That defense may no longer work especially when the complaint against the credit rating agency sounds in fraud or negligence. Consider the October 2009 ruling in Abu Dhabi Commercial Bank and King County, Washington v. Morgan Stanley by Judge Shira Scheindlin of the Southern District of New York. That decision forced the defendants, which included rating giants S&P and Moody’s to respond to fraud charges in a class-action by investors claiming the raters hid the risks of securities linked to subprime mortgages. Judge Scheindlin’s ruling, dismissing all but one of the eleven claims against Moody’s, stated that the First Amendment does not provide a defense where the rating agency comments were distributed privately to a select group of investors and not to the general public and “if the speaker does not genuinely and reasonably believe it or if it is without basis in fact.”

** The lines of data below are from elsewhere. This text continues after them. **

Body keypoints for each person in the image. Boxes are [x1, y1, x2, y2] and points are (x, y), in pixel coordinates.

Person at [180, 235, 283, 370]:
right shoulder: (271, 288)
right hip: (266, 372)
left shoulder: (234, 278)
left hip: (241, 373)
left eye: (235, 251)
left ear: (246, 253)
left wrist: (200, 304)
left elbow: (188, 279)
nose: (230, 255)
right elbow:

Brooklyn Law School Library's catalog, SARA, , has reading on the topic. In addition to BLS Professor of Law David J. Reiss' article Subprime Standardization: How Rating Agencies Allow Predatory Lending to Flourish in the Secondary Mortgage Market in 33 Fla. St. U. L. Rev. 985 (2006), there is Special Issue: Causes of the Financial Crisis (Call # HB3722 .S73 2009) with a series of articles on the financial crisis including one by Lawrence J. White titled Credit Rating Agencies and the Subprime Debacle. The abstract for that article reads:
By means of the high ratings that they awarded to subprime mortgagebacked bonds, the three major rating agencies—Moody’s, Standard & Poor’s, and Fitch—played a central role in the current financial crisis. Without these ratings, it is doubtful that subprime mortgages would have been issued in such huge amounts, since a major reason for the subprime lending boom was investor demand for high-rated bonds—much of it generated by regulations that made such bonds mandatory for large institutional investors. And it is even less likely that such bonds would have become concentrated on the balance sheets of the banks, for which they were rewarded by capital regulations that tilted toward high-rated securities. Why, then, were the agencies excessively optimistic in their ratings of subprime mortgage-backed securities? A combination of their fee structure, the complexity of the bonds that they were rating, insufficient historical data, some carelessness, and market pressures proved to be a potent brew. This combination was enabled, however, by seven decades of financial regulation that, beginning in the 1930s, had conferred the force of law upon these agencies’ judgments about the creditworthiness of bonds and that, since 1975, had protected the three agencies from competition.